TASK SET:
a) According to the extract, which committee approved the study design?
b) For each statement, say whether it agrees with the extract. Answer yes or no, and quote the words of the extract that decide it. (i) The researcher and the participants shared a home language. (ii) The evidence comes from two in-depth interviews with multilingual parents. (iii) The author received financial support for the research.
c) Print the stretch of the extract from "Finally, the evidence" through "the interview context.", copying it word for word.

EXTRACT:
━━━━━━
In research with migrant or multilingual participants, the qualities of the research space as a listening as well as a speaking space need to be considered. Of relevance here is Flores and Rosa's argument that the power inherent in ‘the white listening subject’ (2015: 152) represents a racialised ideology of othering minority language speakers. The power of the white listening subject is inherent in the ethical and methodological practices of academic research (Cru, 2015; Flores, 2013; Jang and Brutt-Griffler, 2019). The practice of multilingual transcribing described in this paper enabled the multilingual parent to speak from a position of strength and for researcher and interviewee to co-produce knowledge (Chan, 2020; De Backer, 2022; Parsons, 2021). Positioning the researcher as a listener and empowering the interviewee to engage in fluid forms of communication, characteristic of their everyday interactions, contributed to flattening the power imbalance inherent in traditional research contexts.
Conclusions
This paper set out to consider ways in which the conditions for translanguaging affirmative space can develop within an interview context and the reasons why this can be considered ethical practice when researching with multilingual and migrant parents. Through the introduction of cultural and literacy artefacts chosen by the participants and through the use of semantic maps as a form of shared multilingual writing, the study enabled the participants and the researcher to co-produce the interview as an ethical translanguaging affirmative space. This was evidenced through the frequent translanguaging in both interviews, as well as through the respondents’ frequent use of multiple modes of communication beyond verbal to communicate their lived experience of literacy and cultural practices with their children. The instance of multilingual transcribing further contributed to positioning the participant as knowledgeable and to flattening the power imbalance between researcher and participant.
It is worth noting that while the participants and myself as the researcher had some similar experiences of being migrant and multilingual, we did not share a home language. Yet, in the context of sharing artefacts and using multiple modal resources, new meanings emerged within a shared translanguaging affirmative space. These examples have implications for finding common ground and ways to value the languages and lived experiences of migrants without reliance on shared home languages.
Finally, the evidence presented here draws on limited data emerging from two in-depth interviews with multilingual parents. Further research could explore in more depth the aspects of the interview context and the interaction between the researcher and the participant which either encourage or inhibit the use of translanguaging, as well as the role of artefacts in supporting multimodal expression and translanguaging in the interview context.
Footnotes
Declaration of conflicting interests
The author declared no potential conflicts of interest with respect to the research, authorship, and/or publication of this article.
Ethics approval
The study design was approved by the Sheffield Hallam University Ethics Committee.
Funding
The author received no financial support for the research, authorship, and/or publication of this article.
Rights retention
For the purpose of open access, the author has applied a Creative Commons Attribution (CC BY) licence to any Author Accepted Manuscript version arising from this submission.
Author biography
Ester Ehiyazaryan-White is a Senior Lecturer in Childhood and Early Childhood. Her area of research is children and parents' literacy practices in early childhood focussing on the role of translanguaging and multimodality in early literacies.
━━━━━━
EXERCISE DATA:
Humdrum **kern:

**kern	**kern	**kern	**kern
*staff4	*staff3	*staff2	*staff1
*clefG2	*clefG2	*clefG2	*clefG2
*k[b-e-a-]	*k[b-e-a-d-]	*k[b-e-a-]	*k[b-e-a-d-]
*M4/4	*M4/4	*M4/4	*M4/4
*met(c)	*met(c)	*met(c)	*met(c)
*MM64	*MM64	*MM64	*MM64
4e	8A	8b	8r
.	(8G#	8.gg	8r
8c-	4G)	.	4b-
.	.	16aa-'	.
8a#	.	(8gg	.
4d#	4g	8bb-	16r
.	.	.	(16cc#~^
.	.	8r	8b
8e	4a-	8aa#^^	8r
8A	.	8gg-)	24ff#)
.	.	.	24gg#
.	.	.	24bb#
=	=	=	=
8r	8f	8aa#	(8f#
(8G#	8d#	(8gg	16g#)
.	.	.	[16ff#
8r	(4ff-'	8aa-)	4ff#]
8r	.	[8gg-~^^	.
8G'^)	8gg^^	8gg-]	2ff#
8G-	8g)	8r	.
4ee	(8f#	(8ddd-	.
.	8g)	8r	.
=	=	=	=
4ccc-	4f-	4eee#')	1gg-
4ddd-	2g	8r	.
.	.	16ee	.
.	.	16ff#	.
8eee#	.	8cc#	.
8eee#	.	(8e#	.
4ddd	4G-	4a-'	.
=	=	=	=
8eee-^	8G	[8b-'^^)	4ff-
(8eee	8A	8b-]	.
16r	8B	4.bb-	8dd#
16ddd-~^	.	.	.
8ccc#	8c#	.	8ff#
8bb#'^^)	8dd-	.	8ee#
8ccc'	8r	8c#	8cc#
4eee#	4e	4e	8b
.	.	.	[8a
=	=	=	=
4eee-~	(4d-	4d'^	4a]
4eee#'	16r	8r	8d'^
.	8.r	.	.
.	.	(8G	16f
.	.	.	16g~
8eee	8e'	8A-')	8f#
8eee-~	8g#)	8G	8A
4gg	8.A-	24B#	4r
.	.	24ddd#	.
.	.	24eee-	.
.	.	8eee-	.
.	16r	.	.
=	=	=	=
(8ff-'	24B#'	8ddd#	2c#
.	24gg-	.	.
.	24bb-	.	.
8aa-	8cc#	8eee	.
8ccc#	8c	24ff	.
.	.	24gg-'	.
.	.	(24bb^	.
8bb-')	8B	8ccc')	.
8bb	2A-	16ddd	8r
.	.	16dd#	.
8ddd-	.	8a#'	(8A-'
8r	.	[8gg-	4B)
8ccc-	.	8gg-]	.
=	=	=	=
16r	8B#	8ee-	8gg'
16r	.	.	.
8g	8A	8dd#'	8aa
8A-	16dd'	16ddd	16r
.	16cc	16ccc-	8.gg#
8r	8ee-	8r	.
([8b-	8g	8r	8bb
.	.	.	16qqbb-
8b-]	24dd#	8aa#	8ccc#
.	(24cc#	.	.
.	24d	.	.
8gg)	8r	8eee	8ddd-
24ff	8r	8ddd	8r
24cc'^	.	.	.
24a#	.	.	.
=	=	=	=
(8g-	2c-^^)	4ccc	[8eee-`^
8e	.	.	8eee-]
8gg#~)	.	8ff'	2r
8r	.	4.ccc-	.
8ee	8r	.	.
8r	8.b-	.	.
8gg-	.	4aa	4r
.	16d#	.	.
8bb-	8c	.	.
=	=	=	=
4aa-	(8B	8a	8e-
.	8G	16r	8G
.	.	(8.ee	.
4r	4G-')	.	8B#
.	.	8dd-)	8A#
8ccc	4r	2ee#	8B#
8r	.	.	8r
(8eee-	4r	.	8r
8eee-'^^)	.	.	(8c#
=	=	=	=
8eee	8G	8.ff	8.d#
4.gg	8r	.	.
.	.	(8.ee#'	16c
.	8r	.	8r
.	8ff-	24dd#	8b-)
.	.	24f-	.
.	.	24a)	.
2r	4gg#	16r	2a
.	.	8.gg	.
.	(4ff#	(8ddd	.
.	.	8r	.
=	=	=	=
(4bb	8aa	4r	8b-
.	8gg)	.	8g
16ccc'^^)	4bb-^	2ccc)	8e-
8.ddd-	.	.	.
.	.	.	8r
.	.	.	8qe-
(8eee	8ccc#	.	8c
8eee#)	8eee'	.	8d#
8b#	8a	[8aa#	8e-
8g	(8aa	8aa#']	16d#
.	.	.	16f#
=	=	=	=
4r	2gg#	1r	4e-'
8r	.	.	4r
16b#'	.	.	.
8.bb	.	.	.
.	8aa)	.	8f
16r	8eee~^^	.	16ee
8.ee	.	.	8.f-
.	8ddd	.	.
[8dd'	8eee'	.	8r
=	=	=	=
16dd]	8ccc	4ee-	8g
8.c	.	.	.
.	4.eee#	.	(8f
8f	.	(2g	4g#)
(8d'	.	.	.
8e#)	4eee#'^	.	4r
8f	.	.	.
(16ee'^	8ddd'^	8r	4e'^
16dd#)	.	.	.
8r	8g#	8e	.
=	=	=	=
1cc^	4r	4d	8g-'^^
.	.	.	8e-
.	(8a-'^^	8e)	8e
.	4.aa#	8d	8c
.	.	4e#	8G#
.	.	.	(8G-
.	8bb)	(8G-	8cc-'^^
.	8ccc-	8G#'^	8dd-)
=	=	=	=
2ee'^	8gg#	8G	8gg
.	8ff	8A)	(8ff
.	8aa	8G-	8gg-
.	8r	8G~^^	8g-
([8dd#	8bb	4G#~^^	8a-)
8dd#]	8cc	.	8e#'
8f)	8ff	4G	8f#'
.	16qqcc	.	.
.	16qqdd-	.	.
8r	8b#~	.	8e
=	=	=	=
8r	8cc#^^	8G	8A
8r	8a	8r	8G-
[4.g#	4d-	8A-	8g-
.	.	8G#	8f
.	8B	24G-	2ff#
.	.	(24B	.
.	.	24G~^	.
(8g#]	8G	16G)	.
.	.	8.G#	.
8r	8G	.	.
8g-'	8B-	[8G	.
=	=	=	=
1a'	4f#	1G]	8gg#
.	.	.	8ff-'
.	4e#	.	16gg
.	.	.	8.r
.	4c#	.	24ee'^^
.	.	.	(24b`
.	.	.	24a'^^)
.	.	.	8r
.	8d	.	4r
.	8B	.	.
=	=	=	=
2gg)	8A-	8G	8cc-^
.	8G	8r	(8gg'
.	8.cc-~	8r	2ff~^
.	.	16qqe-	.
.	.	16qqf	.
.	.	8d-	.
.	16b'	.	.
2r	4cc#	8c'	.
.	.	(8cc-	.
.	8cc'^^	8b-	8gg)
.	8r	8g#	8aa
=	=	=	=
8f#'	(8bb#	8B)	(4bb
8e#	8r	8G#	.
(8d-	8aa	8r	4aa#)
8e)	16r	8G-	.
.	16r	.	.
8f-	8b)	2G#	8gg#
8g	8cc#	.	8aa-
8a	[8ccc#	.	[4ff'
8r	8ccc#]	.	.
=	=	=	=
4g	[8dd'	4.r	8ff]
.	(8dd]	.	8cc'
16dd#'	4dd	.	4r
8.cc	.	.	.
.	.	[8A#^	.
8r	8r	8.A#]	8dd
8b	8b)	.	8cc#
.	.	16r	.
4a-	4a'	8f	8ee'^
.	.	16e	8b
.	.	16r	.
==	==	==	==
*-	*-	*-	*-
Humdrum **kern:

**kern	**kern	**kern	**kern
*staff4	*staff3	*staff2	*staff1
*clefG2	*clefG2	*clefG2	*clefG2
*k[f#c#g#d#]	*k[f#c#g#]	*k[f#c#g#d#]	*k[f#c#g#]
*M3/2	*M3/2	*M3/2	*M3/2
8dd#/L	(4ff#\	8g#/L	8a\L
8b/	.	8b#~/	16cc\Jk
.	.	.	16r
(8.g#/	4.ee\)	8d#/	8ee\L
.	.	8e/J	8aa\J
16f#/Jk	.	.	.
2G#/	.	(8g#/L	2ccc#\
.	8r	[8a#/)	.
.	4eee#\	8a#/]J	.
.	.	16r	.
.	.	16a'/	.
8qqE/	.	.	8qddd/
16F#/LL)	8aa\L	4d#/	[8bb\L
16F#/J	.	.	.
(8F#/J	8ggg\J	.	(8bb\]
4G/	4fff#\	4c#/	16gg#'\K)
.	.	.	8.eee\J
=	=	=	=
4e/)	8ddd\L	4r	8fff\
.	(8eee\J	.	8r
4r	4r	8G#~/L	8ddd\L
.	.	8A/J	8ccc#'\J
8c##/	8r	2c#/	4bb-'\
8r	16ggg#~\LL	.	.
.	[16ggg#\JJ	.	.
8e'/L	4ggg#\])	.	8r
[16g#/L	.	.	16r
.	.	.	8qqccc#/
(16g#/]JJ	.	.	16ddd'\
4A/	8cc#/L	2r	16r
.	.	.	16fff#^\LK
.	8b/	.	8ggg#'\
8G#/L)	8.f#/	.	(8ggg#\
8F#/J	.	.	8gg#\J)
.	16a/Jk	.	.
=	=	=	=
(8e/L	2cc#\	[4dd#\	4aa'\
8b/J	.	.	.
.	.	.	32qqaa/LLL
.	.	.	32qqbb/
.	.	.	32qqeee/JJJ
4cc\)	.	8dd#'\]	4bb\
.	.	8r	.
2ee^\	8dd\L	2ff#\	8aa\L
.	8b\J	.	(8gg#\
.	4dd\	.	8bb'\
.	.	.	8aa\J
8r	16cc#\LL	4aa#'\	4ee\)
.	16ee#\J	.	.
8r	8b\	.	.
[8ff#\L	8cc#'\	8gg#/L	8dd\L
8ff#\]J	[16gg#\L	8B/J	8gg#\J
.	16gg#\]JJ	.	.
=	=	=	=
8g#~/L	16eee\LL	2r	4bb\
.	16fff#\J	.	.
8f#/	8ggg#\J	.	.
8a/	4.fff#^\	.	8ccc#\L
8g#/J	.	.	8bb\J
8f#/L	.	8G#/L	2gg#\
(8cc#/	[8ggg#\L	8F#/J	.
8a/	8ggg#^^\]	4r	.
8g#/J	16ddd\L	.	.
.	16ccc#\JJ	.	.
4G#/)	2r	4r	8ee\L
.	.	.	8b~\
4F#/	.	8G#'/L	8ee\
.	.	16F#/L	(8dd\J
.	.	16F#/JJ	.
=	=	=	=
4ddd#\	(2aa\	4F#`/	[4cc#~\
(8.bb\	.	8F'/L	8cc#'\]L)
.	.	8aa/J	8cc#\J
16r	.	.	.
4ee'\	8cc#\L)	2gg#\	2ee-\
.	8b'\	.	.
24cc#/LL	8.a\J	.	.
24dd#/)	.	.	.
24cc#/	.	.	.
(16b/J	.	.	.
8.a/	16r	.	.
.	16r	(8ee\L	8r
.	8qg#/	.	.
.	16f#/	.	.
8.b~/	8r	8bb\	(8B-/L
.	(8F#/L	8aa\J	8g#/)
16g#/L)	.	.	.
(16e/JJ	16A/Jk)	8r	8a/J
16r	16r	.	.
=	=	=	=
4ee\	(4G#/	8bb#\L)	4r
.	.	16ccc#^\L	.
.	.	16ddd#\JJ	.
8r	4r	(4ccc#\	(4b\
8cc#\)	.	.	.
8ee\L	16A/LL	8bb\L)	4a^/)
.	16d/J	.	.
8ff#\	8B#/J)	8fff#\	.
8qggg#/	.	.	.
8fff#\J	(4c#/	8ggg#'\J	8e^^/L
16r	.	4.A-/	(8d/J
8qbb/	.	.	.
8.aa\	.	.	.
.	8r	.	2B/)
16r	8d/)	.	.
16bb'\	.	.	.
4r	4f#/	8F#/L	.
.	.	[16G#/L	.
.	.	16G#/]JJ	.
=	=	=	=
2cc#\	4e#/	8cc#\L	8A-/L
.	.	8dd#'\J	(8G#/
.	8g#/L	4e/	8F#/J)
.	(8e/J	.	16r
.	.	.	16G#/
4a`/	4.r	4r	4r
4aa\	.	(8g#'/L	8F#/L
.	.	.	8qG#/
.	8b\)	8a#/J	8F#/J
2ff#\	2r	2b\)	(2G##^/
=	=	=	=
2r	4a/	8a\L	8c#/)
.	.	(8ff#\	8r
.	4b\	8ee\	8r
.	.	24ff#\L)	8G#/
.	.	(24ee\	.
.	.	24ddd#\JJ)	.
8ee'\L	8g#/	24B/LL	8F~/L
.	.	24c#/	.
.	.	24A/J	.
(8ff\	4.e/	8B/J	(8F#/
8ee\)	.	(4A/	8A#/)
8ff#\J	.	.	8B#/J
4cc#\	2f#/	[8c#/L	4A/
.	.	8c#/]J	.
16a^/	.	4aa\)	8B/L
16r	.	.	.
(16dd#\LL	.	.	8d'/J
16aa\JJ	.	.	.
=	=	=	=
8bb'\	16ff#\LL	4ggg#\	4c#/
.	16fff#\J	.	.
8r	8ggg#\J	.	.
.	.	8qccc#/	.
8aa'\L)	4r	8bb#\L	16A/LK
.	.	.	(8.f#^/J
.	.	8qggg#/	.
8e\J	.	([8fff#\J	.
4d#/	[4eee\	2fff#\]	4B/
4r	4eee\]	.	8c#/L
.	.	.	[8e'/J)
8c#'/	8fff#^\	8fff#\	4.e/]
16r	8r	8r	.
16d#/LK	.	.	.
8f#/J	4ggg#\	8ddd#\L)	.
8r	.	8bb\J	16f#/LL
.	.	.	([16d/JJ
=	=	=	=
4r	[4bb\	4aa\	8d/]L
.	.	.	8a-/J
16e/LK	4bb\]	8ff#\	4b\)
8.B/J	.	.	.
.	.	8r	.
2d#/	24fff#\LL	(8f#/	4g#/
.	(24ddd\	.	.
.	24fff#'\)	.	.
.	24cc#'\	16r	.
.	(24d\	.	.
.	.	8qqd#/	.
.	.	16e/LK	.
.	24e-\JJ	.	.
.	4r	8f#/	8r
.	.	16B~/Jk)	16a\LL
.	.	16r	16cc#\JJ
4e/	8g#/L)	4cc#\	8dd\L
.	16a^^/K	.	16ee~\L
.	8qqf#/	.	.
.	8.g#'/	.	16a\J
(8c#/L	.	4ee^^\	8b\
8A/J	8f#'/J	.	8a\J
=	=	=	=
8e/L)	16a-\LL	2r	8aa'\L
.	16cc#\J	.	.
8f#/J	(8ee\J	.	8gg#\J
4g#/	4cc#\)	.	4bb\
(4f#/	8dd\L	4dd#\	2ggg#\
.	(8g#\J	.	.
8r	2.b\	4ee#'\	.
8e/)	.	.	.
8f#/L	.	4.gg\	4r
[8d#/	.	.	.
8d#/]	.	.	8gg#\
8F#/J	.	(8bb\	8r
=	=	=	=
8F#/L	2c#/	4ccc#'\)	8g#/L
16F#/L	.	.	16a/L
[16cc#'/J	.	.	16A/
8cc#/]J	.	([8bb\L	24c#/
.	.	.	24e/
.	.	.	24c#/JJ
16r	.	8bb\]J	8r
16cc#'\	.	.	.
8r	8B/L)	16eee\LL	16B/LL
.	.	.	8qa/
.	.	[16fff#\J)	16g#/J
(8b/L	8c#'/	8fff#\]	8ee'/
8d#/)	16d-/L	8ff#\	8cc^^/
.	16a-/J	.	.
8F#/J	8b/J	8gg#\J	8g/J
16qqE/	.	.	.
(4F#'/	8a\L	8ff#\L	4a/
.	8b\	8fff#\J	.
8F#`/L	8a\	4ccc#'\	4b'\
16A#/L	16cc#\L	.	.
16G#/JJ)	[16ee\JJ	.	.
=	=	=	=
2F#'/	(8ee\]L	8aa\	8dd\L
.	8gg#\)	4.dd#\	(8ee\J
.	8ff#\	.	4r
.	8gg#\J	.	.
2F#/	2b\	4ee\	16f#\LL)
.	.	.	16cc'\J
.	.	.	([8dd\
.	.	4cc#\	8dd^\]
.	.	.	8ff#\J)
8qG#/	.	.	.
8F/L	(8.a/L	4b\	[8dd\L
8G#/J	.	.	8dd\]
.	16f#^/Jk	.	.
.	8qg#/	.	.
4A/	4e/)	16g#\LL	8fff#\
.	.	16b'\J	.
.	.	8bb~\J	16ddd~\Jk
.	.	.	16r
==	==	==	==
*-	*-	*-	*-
━━━━━━
PROBLEM SOLUTIONS:
a) The Sheffield Hallam University Ethics Committee approved it.

b)
(i) No: "we did not share a home language."
(ii) Yes: "limited data emerging from two in-depth interviews with multilingual parents."
(iii) No: "The author received no financial support for the research, authorship, and/or publication of this article."

c)
Finally, the evidence presented here draws on limited data emerging from two in-depth interviews with multilingual parents. Further research could explore in more depth the aspects of the interview context and the interaction between the researcher and the participant which either encourage or inhibit the use of translanguaging, as well as the role of artefacts in supporting multimodal expression and translanguaging in the interview context.